(Entries taken from a collection)
--------------------------------------------------
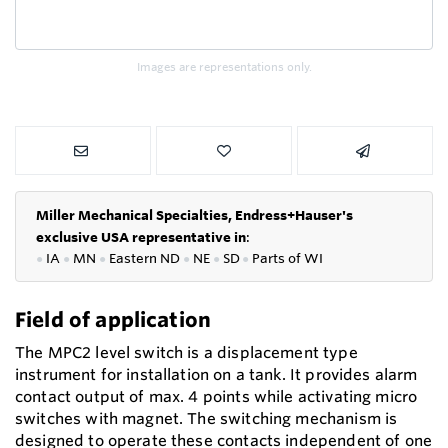
Images are representations only.
Miller Mechanical Specialties,
Endress+Hauser's
exclusive USA representative in
:
●
IA
●
MN
●
Eastern ND
●
NE
●
SD
●
P
arts of WI
Field of application
The MPC2 level switch is a displacement type
instrument for installation on a tank. It provides alarm
contact output of max. 4 points while activating micro
switches with magnet. The switching mechanism is
designed to operate these contacts independent of one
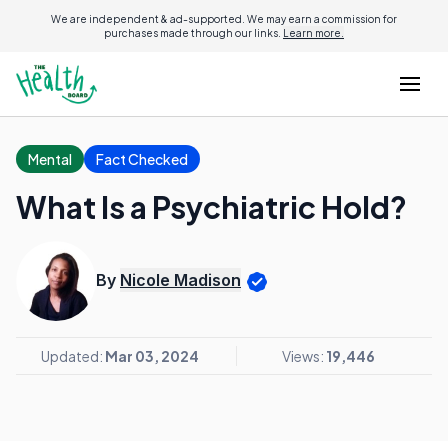
We are independent & ad-supported. We may earn a commission for
purchases made through our links.
Learn more.
Mental
Fact Checked
What Is a Psychiatric Hold?
By
Nicole Madison
Updated:
Mar 03, 2024
Views:
19,446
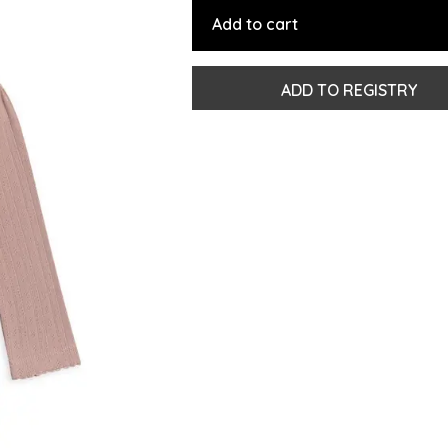
Add to cart
ADD TO REGISTRY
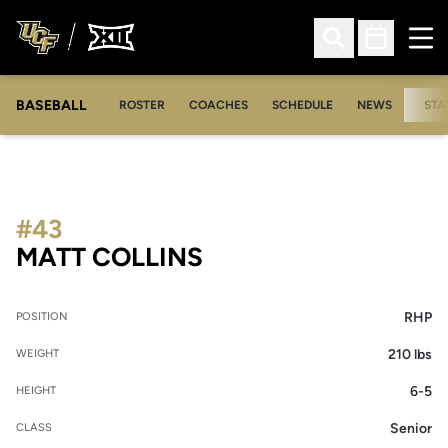
Ope
Open Search
Open Sched
BASEBALL
ROSTER
COACHES
SCHEDULE
NEWS
STA
#43
SEASON 2012
MATT COLLINS
RHP
POSITION
210 lbs
WEIGHT
6-5
HEIGHT
Senior
CLASS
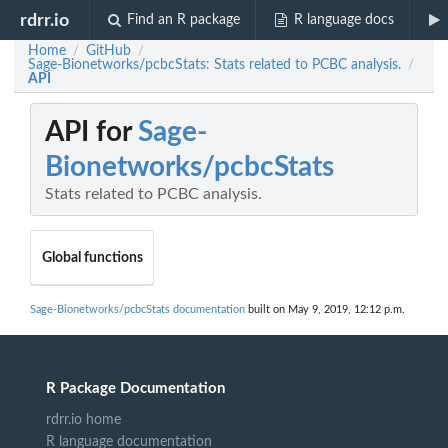
rdrr.io
Find an R package
R language docs
Home
GitHub
/
/
Sage-Bionetworks/pcbcStats: Stats related to PCBC analysis.
/
API
API for
Sage-
Bionetworks/pcbcStats
Stats related to PCBC analysis.
Global functions
Sage-Bionetworks/pcbcStats documentation
built on May 9, 2019, 12:12 p.m.
R Package Documentation
rdrr.io home
R language documentation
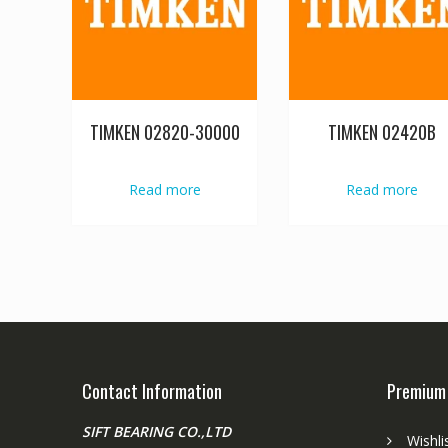
TIMKEN 02820-30000
TIMKEN 02420B
Read more
Read more
Contact Information
Premium
SIFT BEARING CO.,LTD
Wishli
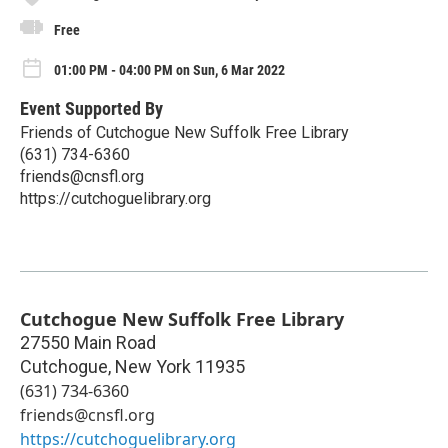
Free
01:00 PM - 04:00 PM on Sun, 6 Mar 2022
Event Supported By
Friends of Cutchogue New Suffolk Free Library
(631) 734-6360
friends@cnsfl.org
https://cutchoguelibrary.org
Cutchogue New Suffolk Free Library
27550 Main Road
Cutchogue
,
New York
11935
(631) 734-6360
friends@cnsfl.org
https://cutchoguelibrary.org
--------------------------------------------------
• Task instructions: Retype the records exactly, but skip the pictures.

• Answer to the problem:
Images are representations only.
Miller Mechanical Specialties,
Endress+Hauser's
exclusive USA representative in
:
●
IA
●
MN
●
Eastern ND
●
NE
●
SD
●
P
arts of WI
Field of application
The MPC2 level switch is a displacement type
instrument for installation on a tank. It provides alarm
contact output of max. 4 points while activating micro
switches with magnet. The switching mechanism is
designed to operate these contacts independent of one
We are independent & ad-supported. We may earn a commission for
purchases made through our links.
Learn more.
Mental
Fact Checked
What Is a Psychiatric Hold?
By
Nicole Madison
Updated:
Mar 03, 2024
Views:
19,446
Add to cart
ADD TO REGISTRY
Ope
Open Search
Open Sched
BASEBALL
ROSTER
COACHES
SCHEDULE
NEWS
STA
#43
SEASON 2012
MATT COLLINS
RHP
POSITION
210 lbs
WEIGHT
6-5
HEIGHT
Senior
CLASS
rdrr.io
Find an R package
R language docs
Home
GitHub
/
/
Sage-Bionetworks/pcbcStats: Stats related to PCBC analysis.
/
API
API for
Sage-
Bionetworks/pcbcStats
Stats related to PCBC analysis.
Global functions
Sage-Bionetworks/pcbcStats documentation
built on May 9, 2019, 12:12 p.m.
R Package Documentation
rdrr.io home
R language documentation
TIMKEN 02820-30000
TIMKEN 02420B
Read more
Read more
Contact Information
Premium
SIFT BEARING CO.,LTD
Wishli
Free
01:00 PM - 04:00 PM on Sun, 6 Mar 2022
Event Supported By
Friends of Cutchogue New Suffolk Free Library
(631) 734-6360
friends@cnsfl.org
https://cutchoguelibrary.org
Cutchogue New Suffolk Free Library
27550 Main Road
Cutchogue
,
New York
11935
(631) 734-6360
friends@cnsfl.org
https://cutchoguelibrary.org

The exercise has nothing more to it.